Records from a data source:
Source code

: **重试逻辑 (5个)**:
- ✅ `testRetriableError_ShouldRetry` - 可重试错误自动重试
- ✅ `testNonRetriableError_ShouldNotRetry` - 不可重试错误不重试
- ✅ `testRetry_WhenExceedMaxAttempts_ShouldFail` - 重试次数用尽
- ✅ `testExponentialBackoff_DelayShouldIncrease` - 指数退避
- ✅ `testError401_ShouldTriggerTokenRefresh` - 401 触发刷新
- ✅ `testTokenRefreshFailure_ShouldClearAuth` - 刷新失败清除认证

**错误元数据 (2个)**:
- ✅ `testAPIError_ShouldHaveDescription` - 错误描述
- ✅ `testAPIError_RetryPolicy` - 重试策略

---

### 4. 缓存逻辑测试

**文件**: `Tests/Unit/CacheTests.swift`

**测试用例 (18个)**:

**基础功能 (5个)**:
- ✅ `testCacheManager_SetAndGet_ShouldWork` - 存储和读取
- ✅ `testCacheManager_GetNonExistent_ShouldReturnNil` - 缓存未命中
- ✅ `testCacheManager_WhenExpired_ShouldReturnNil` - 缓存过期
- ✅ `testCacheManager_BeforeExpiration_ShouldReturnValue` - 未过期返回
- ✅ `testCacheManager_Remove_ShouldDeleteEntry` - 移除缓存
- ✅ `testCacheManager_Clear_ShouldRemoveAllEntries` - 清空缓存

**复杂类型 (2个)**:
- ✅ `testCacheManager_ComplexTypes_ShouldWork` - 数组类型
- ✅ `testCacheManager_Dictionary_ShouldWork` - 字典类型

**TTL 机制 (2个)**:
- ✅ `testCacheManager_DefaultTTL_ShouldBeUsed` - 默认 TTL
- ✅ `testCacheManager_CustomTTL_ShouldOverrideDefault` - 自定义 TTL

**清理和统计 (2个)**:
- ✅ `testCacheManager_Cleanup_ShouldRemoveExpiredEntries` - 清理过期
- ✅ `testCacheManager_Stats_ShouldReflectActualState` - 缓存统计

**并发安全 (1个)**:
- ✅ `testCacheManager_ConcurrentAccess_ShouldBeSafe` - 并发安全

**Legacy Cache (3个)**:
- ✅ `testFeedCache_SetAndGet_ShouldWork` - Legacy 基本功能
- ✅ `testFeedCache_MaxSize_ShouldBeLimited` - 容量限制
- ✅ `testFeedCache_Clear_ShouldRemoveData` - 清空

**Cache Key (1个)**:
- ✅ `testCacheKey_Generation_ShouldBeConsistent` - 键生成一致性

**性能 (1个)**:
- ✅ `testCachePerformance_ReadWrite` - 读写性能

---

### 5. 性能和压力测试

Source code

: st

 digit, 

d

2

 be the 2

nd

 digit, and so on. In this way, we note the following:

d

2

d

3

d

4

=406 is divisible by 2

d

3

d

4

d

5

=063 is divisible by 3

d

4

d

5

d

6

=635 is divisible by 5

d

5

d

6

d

WHAT IS REQUIRED: Each record above should be repeated exactly.

ANSWER FOR THIS EXERCISE:
Source code

: **重试逻辑 (5个)**:
- ✅ `testRetriableError_ShouldRetry` - 可重试错误自动重试
- ✅ `testNonRetriableError_ShouldNotRetry` - 不可重试错误不重试
- ✅ `testRetry_WhenExceedMaxAttempts_ShouldFail` - 重试次数用尽
- ✅ `testExponentialBackoff_DelayShouldIncrease` - 指数退避
- ✅ `testError401_ShouldTriggerTokenRefresh` - 401 触发刷新
- ✅ `testTokenRefreshFailure_ShouldClearAuth` - 刷新失败清除认证

**错误元数据 (2个)**:
- ✅ `testAPIError_ShouldHaveDescription` - 错误描述
- ✅ `testAPIError_RetryPolicy` - 重试策略

---

### 4. 缓存逻辑测试

**文件**: `Tests/Unit/CacheTests.swift`

**测试用例 (18个)**:

**基础功能 (5个)**:
- ✅ `testCacheManager_SetAndGet_ShouldWork` - 存储和读取
- ✅ `testCacheManager_GetNonExistent_ShouldReturnNil` - 缓存未命中
- ✅ `testCacheManager_WhenExpired_ShouldReturnNil` - 缓存过期
- ✅ `testCacheManager_BeforeExpiration_ShouldReturnValue` - 未过期返回
- ✅ `testCacheManager_Remove_ShouldDeleteEntry` - 移除缓存
- ✅ `testCacheManager_Clear_ShouldRemoveAllEntries` - 清空缓存

**复杂类型 (2个)**:
- ✅ `testCacheManager_ComplexTypes_ShouldWork` - 数组类型
- ✅ `testCacheManager_Dictionary_ShouldWork` - 字典类型

**TTL 机制 (2个)**:
- ✅ `testCacheManager_DefaultTTL_ShouldBeUsed` - 默认 TTL
- ✅ `testCacheManager_CustomTTL_ShouldOverrideDefault` - 自定义 TTL

**清理和统计 (2个)**:
- ✅ `testCacheManager_Cleanup_ShouldRemoveExpiredEntries` - 清理过期
- ✅ `testCacheManager_Stats_ShouldReflectActualState` - 缓存统计

**并发安全 (1个)**:
- ✅ `testCacheManager_ConcurrentAccess_ShouldBeSafe` - 并发安全

**Legacy Cache (3个)**:
- ✅ `testFeedCache_SetAndGet_ShouldWork` - Legacy 基本功能
- ✅ `testFeedCache_MaxSize_ShouldBeLimited` - 容量限制
- ✅ `testFeedCache_Clear_ShouldRemoveData` - 清空

**Cache Key (1个)**:
- ✅ `testCacheKey_Generation_ShouldBeConsistent` - 键生成一致性

**性能 (1个)**:
- ✅ `testCachePerformance_ReadWrite` - 读写性能

---

### 5. 性能和压力测试

Source code

: st

 digit, 

d

2

 be the 2

nd

 digit, and so on. In this way, we note the following:

d

2

d

3

d

4

=406 is divisible by 2

d

3

d

4

d

5

=063 is divisible by 3

d

4

d

5

d

6

=635 is divisible by 5

d

5

d

6

d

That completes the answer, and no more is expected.